The ad watchdog has written to a number of companies it believes to be in potential breach of guidelines, after it identified a number of concerns over the retargeting method, including poor consumer awareness.
Despite there having been only 77 complaints over OBA in the first six months since it fell under its remit, the ASA is now in the process of informally contacting companies that have signed up to the Your Online Choices guidelines (and fall within its jurisdiction), explaining why its deems their practises as potentially problematic.
An ASA update report reads: “We asked them to make alterations to their websites to comply with the rules, and advised them to seek further guidance from the CAP Copy Advice team.”
If the parties’ subsequent responses fail to meet with the ASA’s approval it will the take further action, according to the body.
In the six months from February 4, 2013 (the day OBA fell under ASA remit), 75 out of a total of 77 complaints from the public where deemed suitable for the ASA to rule on, with the “overwhelming majority of complaints” focusing on letting consumers opt-out of OBA.
The report also notes that most complainants only had only a “basic awareness of what OBA was and little understanding” of how OBA worked.
In its feedback to complainants, the ASA advised them on how to opt-out of receiving OBA, and additionally asked them to report back should they run into further difficulty in acting on the advice.
“Several complainants did contact us again after receiving our initial advice to say that they had not been able to opt-out of receiving OBA.
“But none were able to provide us with sufficient information to allow us to take forward an investigation into a particular third party or advertisement,” reads the report.

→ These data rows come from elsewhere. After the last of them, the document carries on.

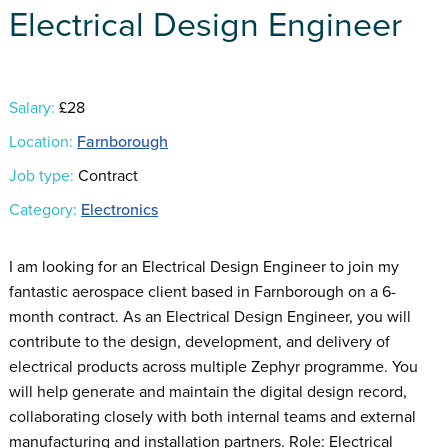
Electrical Design Engineer
Salary:
£28
Location:
Farnborough
Job type:
Contract
Category:
Electronics
I am looking for an Electrical Design Engineer to join my
fantastic aerospace client based in Farnborough on a 6-
month contract. As an Electrical Design Engineer, you will
contribute to the design, development, and delivery of
electrical products across multiple Zephyr programme. You
will help generate and maintain the digital design record,
collaborating closely with both internal teams and external
manufacturing and installation partners. Role: Electrical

In conjunction with this process, the ASA also audited compliance among third-party ad serving companies involved in OBA, and found that 77 per cent (297 out of a total of over 380 registered companies) may breach its guidelines on clearly informing users on the collection of their behavioural data.
It reads: “In many of those cases a link to further information and a relevant opt-out mechanism was included, but we were concerned that the appearance and placement of the initial notification was inadequate.
“Because we do not yet have any ASA Council decisions on which to base our assessment at this time, we consider these to be potential, rather than clear, breaches of the Code.”